This article appeared in the February 26, 2001, issue of the Industry Standard.
One of the consolations of the dot-com shakeout is that it provides a much-needed opportunity to take the long view. Now that we know that first movers often turn out to be first losers, the need for speed seems much less pressing than the need for perspective. It’s a good time, in other words, to step back and take a look at the ways the Internet is changing some basic patterns of social behavior.
Which brings me to the strange world of blogs. A blog – the word is a contraction of “Web log” – is a simple online diary that can be created with a free Web-based application called Blogger. The product of Pyra Labs, a ragtag, barely solvent startup in San Francisco, Blogger is the most interesting Internet app since Napster. It’s interesting not because it makes the creation and updating of Web pages easier than ever (although it does), but because it takes online communication down to its simplest and most personal form: paragraphs arranged chronologically and marked with date and time stamps. People, mostly teenagers and college students, use blogs to broadcast to the world moment-by-moment accounts of their lives. And the little app is catching on fast. According to Evan Williams, Pyra’s CEO, 100,000 people have registered to use Blogger since its launch a year ago; in January alone, 20,000 users signed up.
Having spent a couple of days reading blogs, I can report that the vast majority are puerile in the extreme – the random droolings of adolescent minds. But the individual blogs aren’t what make Blogger important; it’s the way the blogs connect with one another. Blogs typically are filled with links to other blogs, and in browsing through them you soon realize that they form the communications infrastructure for tightly knit, often extraordinarily intimate Web communities. People share their lives through their blogs. (Yes, this was always the promise of the Web, but Blogger actually delivers on it.)
The rapid spread of Blogger underscores two crucial facts about the Internet, both with important business ramifications. First, the Net is a plastic medium; new applications can quickly change the way people use it. That was true of Napster, and it’s true of Blogger. And the most revolutionary applications tend to emerge not from commercial organizations but from passionate amateurs – from people more interested in doing something cool than in making money. Although the creators of Napster and Blogger are trying desperately to retrofit business models to their inventions, the real impact of the technologies has been to enable people to do things for free that they used to have to pay to do.

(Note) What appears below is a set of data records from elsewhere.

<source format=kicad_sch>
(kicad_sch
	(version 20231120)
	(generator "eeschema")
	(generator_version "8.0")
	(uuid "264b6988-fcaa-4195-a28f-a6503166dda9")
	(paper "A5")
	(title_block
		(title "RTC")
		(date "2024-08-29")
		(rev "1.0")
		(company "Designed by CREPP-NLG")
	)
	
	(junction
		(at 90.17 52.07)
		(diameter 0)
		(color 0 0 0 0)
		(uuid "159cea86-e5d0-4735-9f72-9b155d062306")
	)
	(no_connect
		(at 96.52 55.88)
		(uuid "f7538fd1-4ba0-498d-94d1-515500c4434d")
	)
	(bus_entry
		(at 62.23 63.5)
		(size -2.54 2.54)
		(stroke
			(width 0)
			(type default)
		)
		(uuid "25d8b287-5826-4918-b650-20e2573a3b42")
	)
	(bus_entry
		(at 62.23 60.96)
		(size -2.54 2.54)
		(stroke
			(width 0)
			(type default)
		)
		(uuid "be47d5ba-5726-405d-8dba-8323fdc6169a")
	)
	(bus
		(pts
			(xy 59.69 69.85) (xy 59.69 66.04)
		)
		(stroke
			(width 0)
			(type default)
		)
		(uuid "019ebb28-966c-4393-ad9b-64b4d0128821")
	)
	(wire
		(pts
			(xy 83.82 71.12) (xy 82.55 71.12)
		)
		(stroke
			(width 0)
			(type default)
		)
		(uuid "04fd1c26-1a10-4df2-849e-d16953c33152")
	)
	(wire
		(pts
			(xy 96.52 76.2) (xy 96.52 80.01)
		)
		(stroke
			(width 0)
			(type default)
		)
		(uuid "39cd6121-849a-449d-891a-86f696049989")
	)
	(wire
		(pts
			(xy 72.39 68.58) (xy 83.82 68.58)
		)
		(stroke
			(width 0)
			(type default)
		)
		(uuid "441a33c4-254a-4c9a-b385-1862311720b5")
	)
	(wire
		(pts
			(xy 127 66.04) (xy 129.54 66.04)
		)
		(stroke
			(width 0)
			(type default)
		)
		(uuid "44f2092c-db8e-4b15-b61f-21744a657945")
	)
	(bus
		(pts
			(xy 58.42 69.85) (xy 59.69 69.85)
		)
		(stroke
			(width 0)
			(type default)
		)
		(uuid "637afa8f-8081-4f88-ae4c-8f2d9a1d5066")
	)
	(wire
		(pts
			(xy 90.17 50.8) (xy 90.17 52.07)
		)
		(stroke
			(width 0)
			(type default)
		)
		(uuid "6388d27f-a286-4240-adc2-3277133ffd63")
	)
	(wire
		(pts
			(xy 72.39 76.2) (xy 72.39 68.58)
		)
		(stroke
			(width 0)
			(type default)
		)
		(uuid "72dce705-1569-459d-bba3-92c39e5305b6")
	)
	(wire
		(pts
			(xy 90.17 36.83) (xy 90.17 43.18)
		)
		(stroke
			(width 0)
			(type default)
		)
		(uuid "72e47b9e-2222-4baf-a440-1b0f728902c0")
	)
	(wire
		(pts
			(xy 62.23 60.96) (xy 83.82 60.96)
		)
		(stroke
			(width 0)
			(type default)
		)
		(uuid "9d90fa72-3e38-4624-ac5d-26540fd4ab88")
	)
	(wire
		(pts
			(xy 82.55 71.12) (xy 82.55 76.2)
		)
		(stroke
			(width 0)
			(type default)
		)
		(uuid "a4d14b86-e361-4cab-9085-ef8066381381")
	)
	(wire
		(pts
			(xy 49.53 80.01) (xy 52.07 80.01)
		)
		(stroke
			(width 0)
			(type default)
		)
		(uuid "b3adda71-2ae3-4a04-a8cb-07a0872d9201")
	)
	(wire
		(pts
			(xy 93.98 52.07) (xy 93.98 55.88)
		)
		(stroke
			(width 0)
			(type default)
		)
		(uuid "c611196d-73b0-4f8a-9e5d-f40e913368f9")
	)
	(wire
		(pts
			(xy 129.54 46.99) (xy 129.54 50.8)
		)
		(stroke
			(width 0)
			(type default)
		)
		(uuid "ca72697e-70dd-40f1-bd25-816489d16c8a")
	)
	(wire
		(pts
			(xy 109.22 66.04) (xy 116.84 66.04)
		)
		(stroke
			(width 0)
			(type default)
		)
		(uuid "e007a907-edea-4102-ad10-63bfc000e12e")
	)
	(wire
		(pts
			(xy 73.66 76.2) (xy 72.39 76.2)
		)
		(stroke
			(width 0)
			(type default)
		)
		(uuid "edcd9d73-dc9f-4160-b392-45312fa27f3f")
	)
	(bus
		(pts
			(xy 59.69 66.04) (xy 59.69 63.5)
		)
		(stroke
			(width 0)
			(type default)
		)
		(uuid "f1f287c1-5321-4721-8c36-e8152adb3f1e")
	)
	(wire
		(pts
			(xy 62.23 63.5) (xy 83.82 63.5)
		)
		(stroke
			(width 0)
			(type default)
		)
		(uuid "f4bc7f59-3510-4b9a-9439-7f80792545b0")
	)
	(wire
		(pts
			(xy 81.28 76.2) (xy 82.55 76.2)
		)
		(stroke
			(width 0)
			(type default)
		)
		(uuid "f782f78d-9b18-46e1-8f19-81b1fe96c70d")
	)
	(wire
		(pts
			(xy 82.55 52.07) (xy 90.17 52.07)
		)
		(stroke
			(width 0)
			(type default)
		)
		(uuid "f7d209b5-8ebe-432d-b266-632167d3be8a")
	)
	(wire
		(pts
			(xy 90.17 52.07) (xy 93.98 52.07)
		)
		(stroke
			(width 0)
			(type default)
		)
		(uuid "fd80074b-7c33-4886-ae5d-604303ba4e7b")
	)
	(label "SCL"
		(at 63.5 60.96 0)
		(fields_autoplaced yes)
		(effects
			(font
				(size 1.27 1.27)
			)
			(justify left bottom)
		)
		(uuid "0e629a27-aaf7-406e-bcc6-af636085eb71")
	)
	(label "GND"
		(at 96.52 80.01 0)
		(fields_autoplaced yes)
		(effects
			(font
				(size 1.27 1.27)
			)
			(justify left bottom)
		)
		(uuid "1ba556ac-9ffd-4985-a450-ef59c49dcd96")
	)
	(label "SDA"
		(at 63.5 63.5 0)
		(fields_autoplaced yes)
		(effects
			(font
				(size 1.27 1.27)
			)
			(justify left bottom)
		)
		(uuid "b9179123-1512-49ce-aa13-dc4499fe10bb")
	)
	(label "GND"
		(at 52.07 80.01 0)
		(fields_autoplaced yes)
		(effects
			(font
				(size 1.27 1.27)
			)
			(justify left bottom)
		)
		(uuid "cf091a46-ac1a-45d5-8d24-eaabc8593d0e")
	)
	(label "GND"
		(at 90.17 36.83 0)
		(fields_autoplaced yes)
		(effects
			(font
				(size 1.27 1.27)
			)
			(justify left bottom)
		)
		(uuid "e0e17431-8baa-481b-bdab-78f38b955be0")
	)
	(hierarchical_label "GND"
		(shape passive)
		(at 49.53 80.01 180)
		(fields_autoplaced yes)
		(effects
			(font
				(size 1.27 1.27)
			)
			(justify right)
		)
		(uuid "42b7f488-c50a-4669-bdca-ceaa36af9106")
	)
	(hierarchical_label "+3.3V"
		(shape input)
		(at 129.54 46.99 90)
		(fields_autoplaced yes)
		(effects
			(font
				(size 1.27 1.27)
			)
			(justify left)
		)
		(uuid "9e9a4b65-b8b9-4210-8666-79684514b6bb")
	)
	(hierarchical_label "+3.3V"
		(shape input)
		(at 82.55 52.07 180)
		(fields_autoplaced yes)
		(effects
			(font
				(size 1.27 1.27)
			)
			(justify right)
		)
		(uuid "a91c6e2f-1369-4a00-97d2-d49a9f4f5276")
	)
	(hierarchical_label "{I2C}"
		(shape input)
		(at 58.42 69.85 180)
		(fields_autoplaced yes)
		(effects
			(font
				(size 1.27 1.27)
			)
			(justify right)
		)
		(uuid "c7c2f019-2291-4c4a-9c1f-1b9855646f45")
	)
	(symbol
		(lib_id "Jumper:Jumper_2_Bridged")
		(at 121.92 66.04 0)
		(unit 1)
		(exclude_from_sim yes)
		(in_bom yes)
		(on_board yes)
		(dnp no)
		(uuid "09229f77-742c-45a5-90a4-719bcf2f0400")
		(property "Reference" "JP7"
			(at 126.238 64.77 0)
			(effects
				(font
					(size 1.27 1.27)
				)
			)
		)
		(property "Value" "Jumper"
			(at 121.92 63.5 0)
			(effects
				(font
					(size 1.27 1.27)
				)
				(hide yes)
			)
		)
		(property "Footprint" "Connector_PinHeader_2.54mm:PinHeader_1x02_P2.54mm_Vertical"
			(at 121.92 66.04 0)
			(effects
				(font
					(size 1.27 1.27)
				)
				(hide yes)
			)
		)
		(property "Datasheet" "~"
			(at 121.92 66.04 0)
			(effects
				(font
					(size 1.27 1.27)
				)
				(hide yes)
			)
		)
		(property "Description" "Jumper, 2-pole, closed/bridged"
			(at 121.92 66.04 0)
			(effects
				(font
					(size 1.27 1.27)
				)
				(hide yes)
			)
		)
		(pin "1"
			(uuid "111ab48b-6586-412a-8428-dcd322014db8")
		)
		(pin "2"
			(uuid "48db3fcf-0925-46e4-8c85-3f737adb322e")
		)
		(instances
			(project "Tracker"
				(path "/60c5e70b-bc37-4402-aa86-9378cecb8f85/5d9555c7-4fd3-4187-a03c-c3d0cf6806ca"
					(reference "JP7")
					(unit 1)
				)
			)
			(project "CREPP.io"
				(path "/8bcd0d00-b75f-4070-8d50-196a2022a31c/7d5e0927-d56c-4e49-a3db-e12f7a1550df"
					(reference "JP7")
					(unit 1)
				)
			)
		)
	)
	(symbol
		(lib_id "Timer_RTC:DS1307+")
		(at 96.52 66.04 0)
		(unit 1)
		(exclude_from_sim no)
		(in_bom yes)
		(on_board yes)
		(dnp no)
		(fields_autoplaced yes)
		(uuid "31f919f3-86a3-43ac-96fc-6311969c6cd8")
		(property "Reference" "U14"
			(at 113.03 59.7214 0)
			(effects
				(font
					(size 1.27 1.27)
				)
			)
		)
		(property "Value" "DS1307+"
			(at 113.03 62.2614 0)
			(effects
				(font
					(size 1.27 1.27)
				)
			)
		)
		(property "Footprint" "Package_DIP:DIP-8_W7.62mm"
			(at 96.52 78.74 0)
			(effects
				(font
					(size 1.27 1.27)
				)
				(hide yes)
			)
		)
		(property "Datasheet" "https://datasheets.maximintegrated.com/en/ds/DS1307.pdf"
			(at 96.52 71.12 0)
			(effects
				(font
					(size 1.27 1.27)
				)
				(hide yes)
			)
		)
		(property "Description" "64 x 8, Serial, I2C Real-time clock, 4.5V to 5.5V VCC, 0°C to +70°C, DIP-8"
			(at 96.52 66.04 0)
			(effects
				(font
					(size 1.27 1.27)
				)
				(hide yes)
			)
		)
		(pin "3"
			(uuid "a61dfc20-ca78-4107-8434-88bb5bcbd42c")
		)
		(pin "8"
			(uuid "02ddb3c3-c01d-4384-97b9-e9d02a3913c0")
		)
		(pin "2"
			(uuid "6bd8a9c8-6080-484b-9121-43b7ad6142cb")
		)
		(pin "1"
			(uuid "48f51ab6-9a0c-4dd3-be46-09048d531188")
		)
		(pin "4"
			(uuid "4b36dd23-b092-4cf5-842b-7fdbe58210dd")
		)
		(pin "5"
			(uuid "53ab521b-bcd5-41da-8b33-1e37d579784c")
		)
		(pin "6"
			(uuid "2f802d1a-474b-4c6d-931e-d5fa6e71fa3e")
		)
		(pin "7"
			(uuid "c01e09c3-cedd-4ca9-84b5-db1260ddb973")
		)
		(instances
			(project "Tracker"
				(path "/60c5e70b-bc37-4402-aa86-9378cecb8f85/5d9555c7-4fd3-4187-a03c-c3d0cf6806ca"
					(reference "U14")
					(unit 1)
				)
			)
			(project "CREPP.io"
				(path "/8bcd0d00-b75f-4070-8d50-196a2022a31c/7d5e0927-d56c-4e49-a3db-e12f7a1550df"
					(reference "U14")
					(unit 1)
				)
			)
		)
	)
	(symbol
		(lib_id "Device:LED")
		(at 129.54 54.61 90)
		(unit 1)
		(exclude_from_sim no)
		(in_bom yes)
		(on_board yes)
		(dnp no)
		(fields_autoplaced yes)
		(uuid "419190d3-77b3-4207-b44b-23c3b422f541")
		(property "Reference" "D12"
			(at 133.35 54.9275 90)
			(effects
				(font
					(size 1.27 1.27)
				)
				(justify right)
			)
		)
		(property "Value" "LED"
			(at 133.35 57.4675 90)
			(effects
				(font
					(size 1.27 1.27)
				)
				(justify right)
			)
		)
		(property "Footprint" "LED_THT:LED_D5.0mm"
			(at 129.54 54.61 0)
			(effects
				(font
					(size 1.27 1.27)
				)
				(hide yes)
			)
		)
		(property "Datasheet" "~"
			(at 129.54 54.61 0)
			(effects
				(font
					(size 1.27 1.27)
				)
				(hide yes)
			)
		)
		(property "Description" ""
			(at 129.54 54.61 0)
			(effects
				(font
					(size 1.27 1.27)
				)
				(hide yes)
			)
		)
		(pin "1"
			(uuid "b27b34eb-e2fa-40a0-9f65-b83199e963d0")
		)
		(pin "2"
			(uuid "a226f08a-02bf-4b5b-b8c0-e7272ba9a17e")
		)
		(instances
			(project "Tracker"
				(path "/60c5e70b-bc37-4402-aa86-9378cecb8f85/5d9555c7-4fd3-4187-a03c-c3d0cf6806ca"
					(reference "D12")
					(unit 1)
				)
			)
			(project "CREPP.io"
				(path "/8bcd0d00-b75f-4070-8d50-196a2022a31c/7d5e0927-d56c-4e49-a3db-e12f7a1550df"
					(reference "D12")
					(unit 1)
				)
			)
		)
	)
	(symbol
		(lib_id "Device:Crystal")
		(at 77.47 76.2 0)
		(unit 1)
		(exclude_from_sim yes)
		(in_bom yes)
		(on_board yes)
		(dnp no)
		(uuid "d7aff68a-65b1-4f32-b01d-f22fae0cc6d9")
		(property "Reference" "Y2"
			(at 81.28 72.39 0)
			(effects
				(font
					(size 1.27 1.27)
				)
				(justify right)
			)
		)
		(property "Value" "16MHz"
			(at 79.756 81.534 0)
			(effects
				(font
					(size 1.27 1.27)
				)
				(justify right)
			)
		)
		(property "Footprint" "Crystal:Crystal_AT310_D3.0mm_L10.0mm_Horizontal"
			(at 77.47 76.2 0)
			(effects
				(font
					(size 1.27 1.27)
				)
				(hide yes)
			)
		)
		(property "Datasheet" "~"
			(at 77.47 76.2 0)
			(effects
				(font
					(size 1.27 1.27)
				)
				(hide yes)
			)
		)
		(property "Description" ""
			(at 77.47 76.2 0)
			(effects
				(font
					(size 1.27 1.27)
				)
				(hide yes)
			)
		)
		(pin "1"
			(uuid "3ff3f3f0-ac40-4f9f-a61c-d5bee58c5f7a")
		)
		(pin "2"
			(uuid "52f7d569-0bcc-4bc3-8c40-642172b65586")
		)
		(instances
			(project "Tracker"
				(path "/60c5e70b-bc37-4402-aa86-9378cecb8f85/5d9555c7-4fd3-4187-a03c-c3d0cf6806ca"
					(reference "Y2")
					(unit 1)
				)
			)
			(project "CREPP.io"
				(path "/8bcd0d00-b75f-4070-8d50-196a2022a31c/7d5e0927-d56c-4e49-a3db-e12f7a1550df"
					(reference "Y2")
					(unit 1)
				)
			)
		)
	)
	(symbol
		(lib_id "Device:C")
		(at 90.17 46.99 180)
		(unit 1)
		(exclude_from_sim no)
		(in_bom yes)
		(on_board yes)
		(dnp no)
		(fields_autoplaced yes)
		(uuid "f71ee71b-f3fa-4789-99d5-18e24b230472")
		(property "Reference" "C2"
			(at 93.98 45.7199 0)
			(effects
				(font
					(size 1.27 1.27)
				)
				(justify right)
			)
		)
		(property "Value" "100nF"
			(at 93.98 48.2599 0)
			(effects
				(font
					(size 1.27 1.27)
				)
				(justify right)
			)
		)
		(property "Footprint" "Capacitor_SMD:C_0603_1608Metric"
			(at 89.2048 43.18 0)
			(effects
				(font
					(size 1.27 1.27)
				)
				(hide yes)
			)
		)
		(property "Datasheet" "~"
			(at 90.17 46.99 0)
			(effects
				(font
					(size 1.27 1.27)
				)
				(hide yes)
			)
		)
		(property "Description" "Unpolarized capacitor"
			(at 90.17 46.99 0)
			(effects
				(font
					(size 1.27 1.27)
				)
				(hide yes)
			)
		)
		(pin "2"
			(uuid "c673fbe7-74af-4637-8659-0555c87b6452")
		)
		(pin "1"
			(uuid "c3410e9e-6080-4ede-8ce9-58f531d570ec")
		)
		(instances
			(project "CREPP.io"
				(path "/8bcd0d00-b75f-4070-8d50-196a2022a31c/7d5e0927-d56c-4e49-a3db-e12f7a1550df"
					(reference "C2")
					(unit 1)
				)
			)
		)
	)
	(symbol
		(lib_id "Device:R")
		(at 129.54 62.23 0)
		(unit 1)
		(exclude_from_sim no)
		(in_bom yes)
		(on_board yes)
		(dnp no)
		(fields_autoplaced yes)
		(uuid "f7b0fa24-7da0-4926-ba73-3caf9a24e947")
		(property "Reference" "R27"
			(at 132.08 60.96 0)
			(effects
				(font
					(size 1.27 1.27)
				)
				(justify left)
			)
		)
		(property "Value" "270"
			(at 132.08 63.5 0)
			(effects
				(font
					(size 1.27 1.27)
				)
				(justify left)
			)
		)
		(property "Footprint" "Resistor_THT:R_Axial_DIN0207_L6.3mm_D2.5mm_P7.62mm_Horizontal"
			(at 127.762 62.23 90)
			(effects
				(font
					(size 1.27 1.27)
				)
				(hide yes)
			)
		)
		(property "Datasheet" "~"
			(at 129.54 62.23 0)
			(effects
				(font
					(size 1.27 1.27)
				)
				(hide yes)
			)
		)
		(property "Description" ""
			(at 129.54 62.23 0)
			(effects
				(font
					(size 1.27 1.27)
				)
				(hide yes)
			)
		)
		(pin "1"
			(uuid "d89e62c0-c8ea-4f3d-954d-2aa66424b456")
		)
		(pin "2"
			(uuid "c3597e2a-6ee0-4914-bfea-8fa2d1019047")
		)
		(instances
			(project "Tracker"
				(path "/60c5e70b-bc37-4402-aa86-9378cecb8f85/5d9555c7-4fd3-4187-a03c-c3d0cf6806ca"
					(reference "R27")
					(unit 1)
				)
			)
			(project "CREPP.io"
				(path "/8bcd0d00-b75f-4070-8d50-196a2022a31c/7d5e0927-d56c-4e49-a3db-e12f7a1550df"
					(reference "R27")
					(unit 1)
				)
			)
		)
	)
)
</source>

Second, the Internet remains primarily a platform for communication, not commerce. Most people go online to talk, learn and explore, not buy. Just look at usage patterns during the holiday season. According to a Pew Internet Project study of online activities during the holidays, 53 percent of Internet users sent greetings through e-mail, 32 percent sent e-greeting cards, 24 percent gathered information about holiday celebrations, and 14 percent researched religious traditions. Only 24 percent purchased gifts.
The upshot? Unlike traditional media, the Internet provides individuals with unprecedented power to shape what they do, how they do it and whom they do it with. Using Blogger and other community-building apps such as ICQ and Aimster, people will customize the Internet to their own needs and desires, regardless of the economic interests of businesses. Most companies have not come to grips with this. They continue to pursue business models that assume consumers can be herded, and they continue to see those business models fail.
Adapting to the radical malleability of the Internet will become all the more important as time passes. An entire generation is now learning to manipulate the Net in ways that few adults can even imagine. Call it Generation Blog.